Para Suellen, reforçar mecanismos de controle sobre as polícias pode ser um caminho para reduzir a letalidade na região. “Não temos mecanismos que permitam a transparência do objetivo de uma determinada ação policial. Vemos apenas ações pontuais, onde os agentes atuam na lógica do ‘abate ao inimigo’. Um primeiro elemento fundamental para resolver o problema da letalidade é dar transparência para entender quais os objetivos. Hoje, por exemplo, a gente não consegue saber quantos policiais são convocados para uma operação”, afirma. 

Há uma década, imprensa, população e governantes associavam o aumento da violência armada na Baixada e em cidades do Leste, como Niterói, São Gonçalo e Itaboraí, a uma suposta migração de traficantes do Rio, após o processo de instalação das UPPs (Unidade de Polícia Pacificadora) nas favelas da capital. A UPP fracassou, a nova gestão do governo estadual já elegeu o Cidade Integrada como o novo projeto para ganho político e os índices de mortos e baleados no Leste seguem preocupantes. Qual a solução para a diminuição da violência armada na presença policial?

Para Suellen, a primeira coisa é ouvir os moradores: “é preciso pensar em mecanismos de aproximação com as populações locais. Isso não significa necessariamente falar de policiamento comunitário”.

Para a pesquisadora, o problema da segurança pública no Leste começa muito antes da troca de tiros: o desordenamento urbano e a falta de saneamento básico, por exemplo, ainda são obstáculos primários para uma melhor qualidade de vida.
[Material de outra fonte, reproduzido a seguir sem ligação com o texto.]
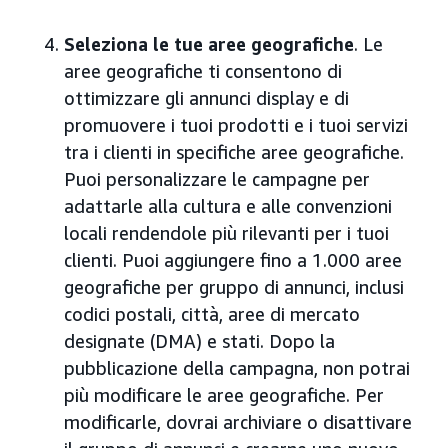
Seleziona le tue aree geografiche
. Le
aree geografiche ti consentono di
ottimizzare gli annunci display e di
promuovere i tuoi prodotti e i tuoi servizi
tra i clienti in specifiche aree geografiche.
Puoi personalizzare le campagne per
adattarle alla cultura e alle convenzioni
locali rendendole più rilevanti per i tuoi
clienti. Puoi aggiungere fino a 1.000 aree
geografiche per gruppo di annunci, inclusi
codici postali, città, aree di mercato
designate (DMA) e stati. Dopo la
pubblicazione della campagna, non potrai
più modificare le aree geografiche. Per
modificarle, dovrai archiviare o disattivare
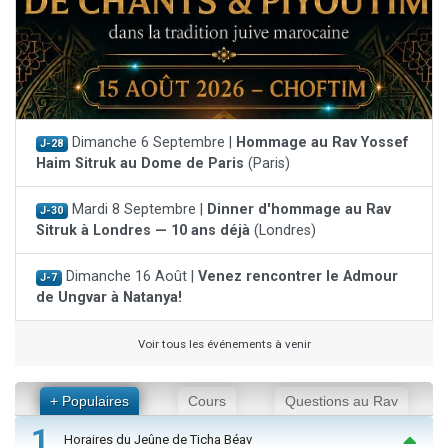
Dimanche 6 Septembre |
Hommage au Rav Yossef
J-28
Haim Sitruk au Dome de Paris
(Paris)
Mardi 8 Septembre |
Dinner d'hommage au Rav
J-30
Sitruk à Londres — 10 ans déjà
(Londres)
Dimanche 16 Août |
Venez rencontrer le Admour
J-7
de Ungvar à Natanya!
Voir tous les événements à venir
+ Populaires
Cours
Questions au Rav
1
Horaires du Jeûne de Ticha Béav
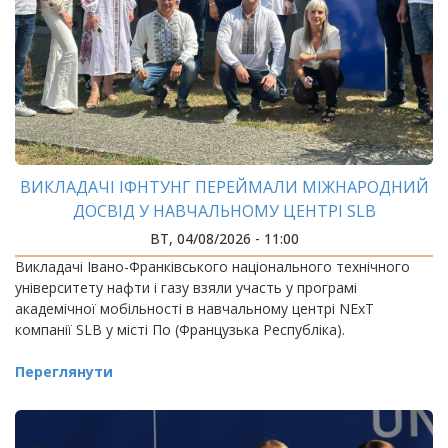
ВИКЛАДАЧІ ІФНТУНГ ПЕРЕЙМАЛИ МІЖНАРОДНИЙ
ДОСВІД У НАВЧАЛЬНОМУ ЦЕНТРІ SLB
ВТ, 04/08/2026 - 11:00
Викладачі Івано-Франківського національного технічного
університету нафти і газу взяли участь у програмі
академічної мобільності в навчальному центрі NExT
компанії SLB у місті По (Французька Республіка).
Переглянути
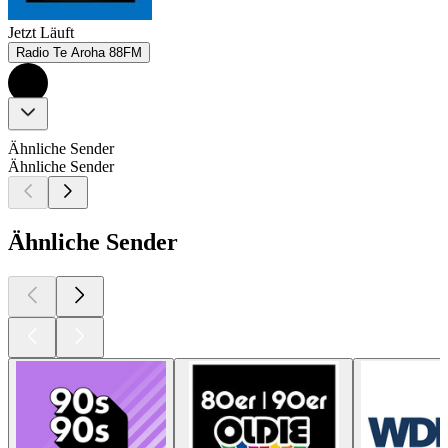
Jetzt Läuft
Radio Te Aroha 88FM
Ähnliche Sender
Ähnliche Sender
Ähnliche Sender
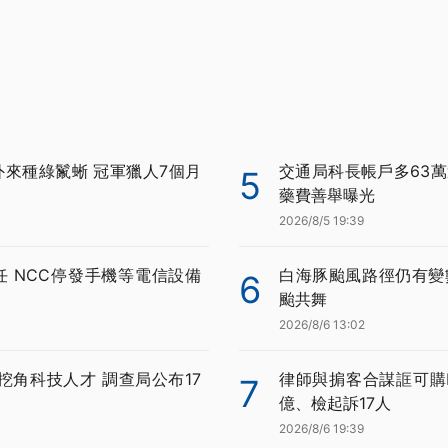
外來種綠鬣蜥 冠軍獵人7個月
交通局科長帳戶多63萬
5
藥費善舉曝光
2026/8/5 19:39
任 NCC停發手機等電信設備
白海豚颱風路徑仍有變
6
颱共舞
2026/8/6 13:02
挖角科技人才 調查局公布17
律師與掮客合謀誆可購BN
7
億、檢起訴17人
2026/8/6 19:39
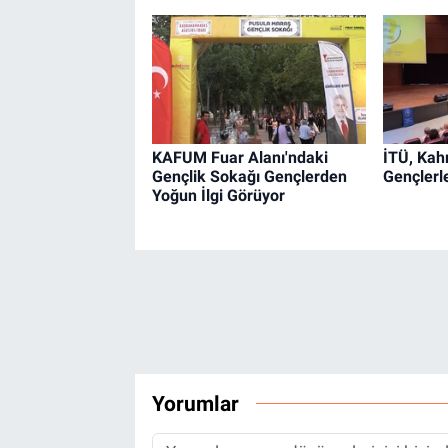
KAFUM Fuar Alanı'ndaki
İTÜ, Ka
Gençlik Sokağı Gençlerden
Gençlerl
Yoğun İlgi Görüyor
Yorumlar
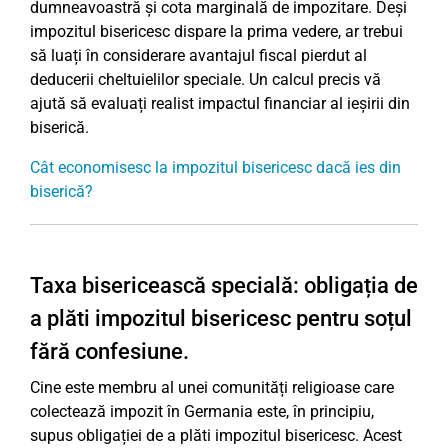
dumneavoastră și cota marginală de impozitare. Deși
impozitul bisericesc dispare la prima vedere, ar trebui
să luați în considerare avantajul fiscal pierdut al
deducerii cheltuielilor speciale. Un calcul precis vă
ajută să evaluați realist impactul financiar al ieșirii din
biserică.
Cât economisesc la impozitul bisericesc dacă ies din
biserică?
Taxa bisericească specială: obligația de
a plăti impozitul bisericesc pentru soțul
fără confesiune.
Cine este membru al unei comunități religioase care
colectează impozit în Germania este, în principiu,
supus obligației de a plăti impozitul bisericesc. Acest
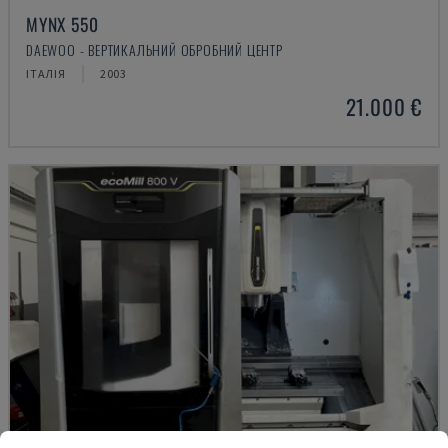
MYNX 550
DAEWOO - ВЕРТИКАЛЬНИЙ ОБРОБНИЙ ЦЕНТР
ІТАЛІЯ
2003
21.000 €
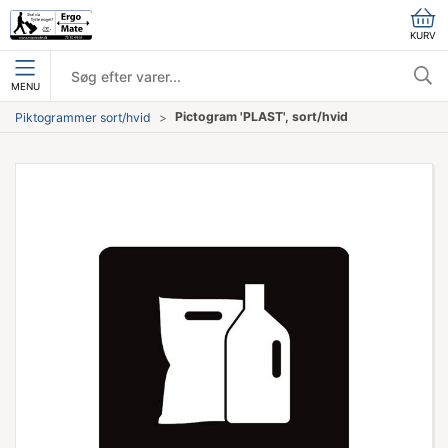
KURV
MENU
Pictogram 'PLAST', sort/hvid
Piktogrammer sort/hvid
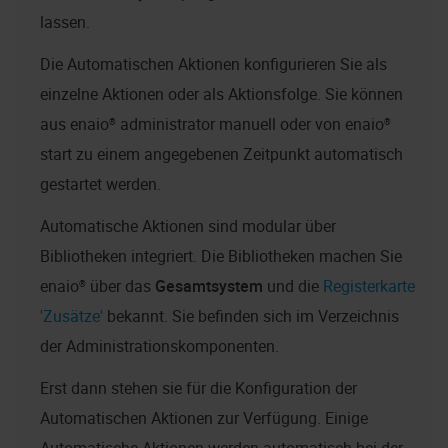
lassen.
Die Automatischen Aktionen konfigurieren Sie als
einzelne Aktionen oder als Aktionsfolge. Sie können
aus
enaio® administrator
manuell oder von
enaio®
start
zu einem angegebenen Zeitpunkt automatisch
gestartet werden.
Automatische Aktionen sind modular über
Bibliotheken integriert. Die Bibliotheken machen Sie
enaio®
über das
Gesamtsystem
und die
Registerkarte
'Zusätze'
bekannt. Sie befinden sich im Verzeichnis
der Administrationskomponenten.
Erst dann stehen sie für die Konfiguration der
Automatischen Aktionen zur Verfügung. Einige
São Gonçalo, que foi fundada em 6 de abril de 1579, hoje é a segunda cidade mais populosa do estado do Rio, seguida apenas da capital. 

No Leste Metropolitano, o Índice de Desenvolvimento Humano, que compara três dimensões básicas, como renda, educação e saúde, expõe a histórica desigualdade das suas cidades. Com exceção de Niterói e Maricá, os outros 5 dos 7 municípios da região possuem valores de IDH inferiores ao índice do Estado. São Gonçalo é um deles. Há poucas e insuficientes políticas públicas e serviços que promovam o bem-estar social. Mas sobram ações repressivas que atormentam a sua população. 

“É importante pensar em um desenvolvimento geral na região do Leste, antes de tentar solucionar os problemas com a polícia”, conclui a pesquisadora.